Mereka segera menikmati makan malam mereka sambil mengobrol dengan hangat.
“Nicco, kau jangan minum terlalu banyak”
“tidak mengapa kan? Sekali-sekali. Merayakan pertemuan kita”
“iya, tapi aku tidak mau kamu sampai mabuk seperti yang dulu itu”
“ya, aku ingat. Dan akhirnya kau tinggalkan aku di jalanan”
“dan itu…”
“… tidak akan kau lakukan malam ini. Aku benar kan?”
Claudia hanya tersenyum.
“ayo, kita pulang sekarang. Sepertinya kamu sudah kebanyakan minum. Kamu sudah mabuk”
“o ya? Sudah lama juga aku tidak minum-minum”
“kita lanjutkan nanti di hotel. Aku malu, Nicco”
Dengan dibantu seorang pelayan restaurant, Claudia membawa Nicco yang sudah mabuk berat itu kembali ke hotelnya. Ia yang menyetir. Setelah sampai di kamar, ia membaringkan Nicco di ranjangnya yang besar.
“kamu mau kemana?”
Nicco menahan tangan Claudia yang akan beranjak pergi.

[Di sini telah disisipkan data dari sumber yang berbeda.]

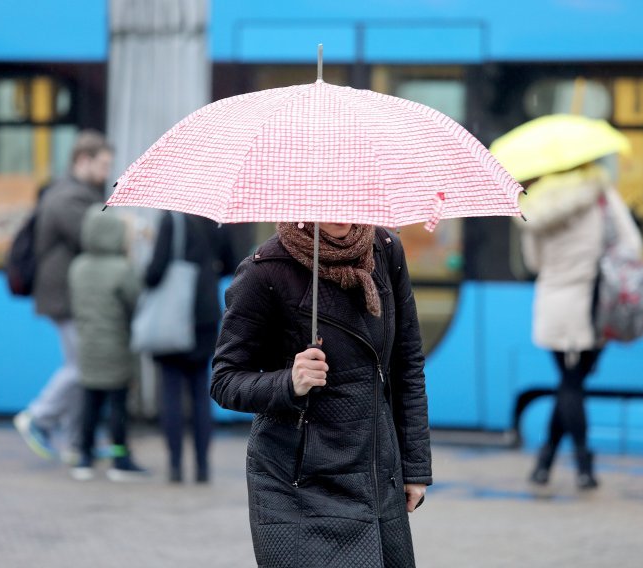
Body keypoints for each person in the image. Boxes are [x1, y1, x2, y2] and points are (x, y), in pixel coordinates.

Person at [211, 222, 431, 567]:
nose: (342, 215)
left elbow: (407, 365)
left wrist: (415, 468)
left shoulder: (385, 249)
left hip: (375, 473)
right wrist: (289, 382)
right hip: (298, 486)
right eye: (330, 206)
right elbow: (224, 380)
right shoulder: (265, 270)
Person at [519, 163, 642, 490]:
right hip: (594, 302)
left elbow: (533, 262)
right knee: (573, 384)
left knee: (568, 382)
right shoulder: (600, 194)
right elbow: (631, 243)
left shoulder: (535, 206)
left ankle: (545, 463)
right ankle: (584, 465)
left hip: (555, 303)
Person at [13, 130, 114, 462]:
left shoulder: (73, 193)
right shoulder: (69, 197)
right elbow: (96, 236)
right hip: (66, 295)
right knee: (82, 366)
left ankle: (75, 441)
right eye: (102, 165)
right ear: (82, 160)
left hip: (69, 294)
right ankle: (37, 417)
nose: (105, 173)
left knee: (81, 366)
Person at [144, 211, 237, 484]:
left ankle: (174, 465)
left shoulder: (171, 219)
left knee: (171, 391)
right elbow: (231, 263)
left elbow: (154, 273)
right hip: (206, 314)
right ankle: (202, 466)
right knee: (200, 391)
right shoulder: (217, 218)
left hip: (174, 316)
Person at [68, 205, 148, 481]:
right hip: (117, 346)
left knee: (89, 403)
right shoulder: (122, 269)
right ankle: (119, 458)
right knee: (117, 406)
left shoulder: (77, 267)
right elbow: (135, 302)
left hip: (88, 346)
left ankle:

“aku harus ke bawah dulu. Ada sesuatu yang harus kuselesaikan, tentang pekerjaanku”
Claudia segera meninggalkan Nicco sendirian dan menemui seseorang di lobi hotel.
“ada apa?”
“aku membawakanmu beberapa dokumen tentang pemotretan yang di Paris besok. Harus kau tanda tangani sekarang. Karena malamini aku harus segera kesana”
“baiklah”
Setelah urusan selesai, Claudia segera kembali ke kamarnya.